Miso Soup with Tofu and Vegetables
Miso Soup with Tofu and Vegetables is a comforting and nutritious Japanese dish that combines the umami flavor of miso with the softness of tofu and the freshness of seasonal veggies. This low-carb meal is perfect for a light lunch, providing a warm and satisfying experience.

20 minutes
Difficulty: Easy
Japanese
150 kcal
Ingredients
- Dashi broth - 500 ml
- Miso paste - 2 tablespoons
- Firm tofu - 150 grams, cubed
- Shiitake mushrooms - 50 grams, sliced
- Spinach - 100 grams, fresh
- Green onions - 2, finely chopped
- Carrot - 1 medium, julienned
- Seaweed (wakame) - 2 tablespoons, dried
- Sesame oil - 1 teaspoon
- Soy sauce - 1 teaspoon
- Salt - to taste
Steps
- In a pot, bring the dashi broth to a gentle simmer over medium heat.

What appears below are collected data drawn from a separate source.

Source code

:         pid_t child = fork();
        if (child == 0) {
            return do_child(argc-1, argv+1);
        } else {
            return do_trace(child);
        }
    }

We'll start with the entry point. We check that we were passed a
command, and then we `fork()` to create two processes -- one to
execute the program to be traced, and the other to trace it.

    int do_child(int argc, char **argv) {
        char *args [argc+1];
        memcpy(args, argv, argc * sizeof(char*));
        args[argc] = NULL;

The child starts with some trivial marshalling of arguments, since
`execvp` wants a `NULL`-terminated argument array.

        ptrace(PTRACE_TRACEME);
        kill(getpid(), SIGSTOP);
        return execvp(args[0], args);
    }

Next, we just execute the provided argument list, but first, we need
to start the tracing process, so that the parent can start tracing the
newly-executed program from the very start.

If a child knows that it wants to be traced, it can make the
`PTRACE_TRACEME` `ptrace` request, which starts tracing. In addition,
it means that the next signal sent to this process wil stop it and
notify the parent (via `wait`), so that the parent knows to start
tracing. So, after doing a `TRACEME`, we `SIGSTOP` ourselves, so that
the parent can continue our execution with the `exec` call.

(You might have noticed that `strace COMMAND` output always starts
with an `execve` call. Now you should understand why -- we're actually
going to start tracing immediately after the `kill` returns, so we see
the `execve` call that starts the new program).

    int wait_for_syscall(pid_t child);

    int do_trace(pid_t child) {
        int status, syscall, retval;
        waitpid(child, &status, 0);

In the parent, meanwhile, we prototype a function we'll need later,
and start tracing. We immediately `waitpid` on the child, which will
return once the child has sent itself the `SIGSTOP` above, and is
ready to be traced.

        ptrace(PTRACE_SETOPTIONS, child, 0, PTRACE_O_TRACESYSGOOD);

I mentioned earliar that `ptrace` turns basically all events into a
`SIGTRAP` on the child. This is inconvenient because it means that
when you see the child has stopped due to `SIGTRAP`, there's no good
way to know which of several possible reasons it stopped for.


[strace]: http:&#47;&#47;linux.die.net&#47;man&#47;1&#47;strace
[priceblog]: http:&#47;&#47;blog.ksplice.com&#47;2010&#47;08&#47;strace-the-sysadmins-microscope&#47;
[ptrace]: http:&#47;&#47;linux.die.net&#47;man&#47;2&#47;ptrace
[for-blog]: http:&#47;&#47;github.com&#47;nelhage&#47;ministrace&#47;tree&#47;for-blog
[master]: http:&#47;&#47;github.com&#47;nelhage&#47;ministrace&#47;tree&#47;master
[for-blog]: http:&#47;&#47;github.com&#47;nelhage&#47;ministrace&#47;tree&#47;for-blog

- Add the shiitake mushrooms and carrots to the broth, and cook for about 5 minutes until they are tender.
- In a small bowl, mix the miso paste with a ladle of hot broth until smooth, then stir it back into the pot.
- Add the cubed tofu and cook for another 3 minutes, allowing the tofu to warm through.
- Stir in the fresh spinach and dried seaweed, cooking for an additional 2 minutes until the spinach is wilted.
- Add the soy sauce and sesame oil, and season with salt to taste.
- Serve hot, garnished with chopped green onions.
Nutrition
- Calories: 150
- Protein: 12 g
- Carbs: 8 g
- Fiber: 2 g
- Sugar: 2 g
- Sodium: 800 mg
- Cholesterol: 0 mg
- Total Fat: 7 g
- Saturated Fat: 1 g
- Unsaturated Fat: 6 g
- Water: 0.5 L
Health Benefits
- Rich in antioxidants from vegetables, promoting overall health.
- Low in carbohydrates, making it suitable for low-carb diets.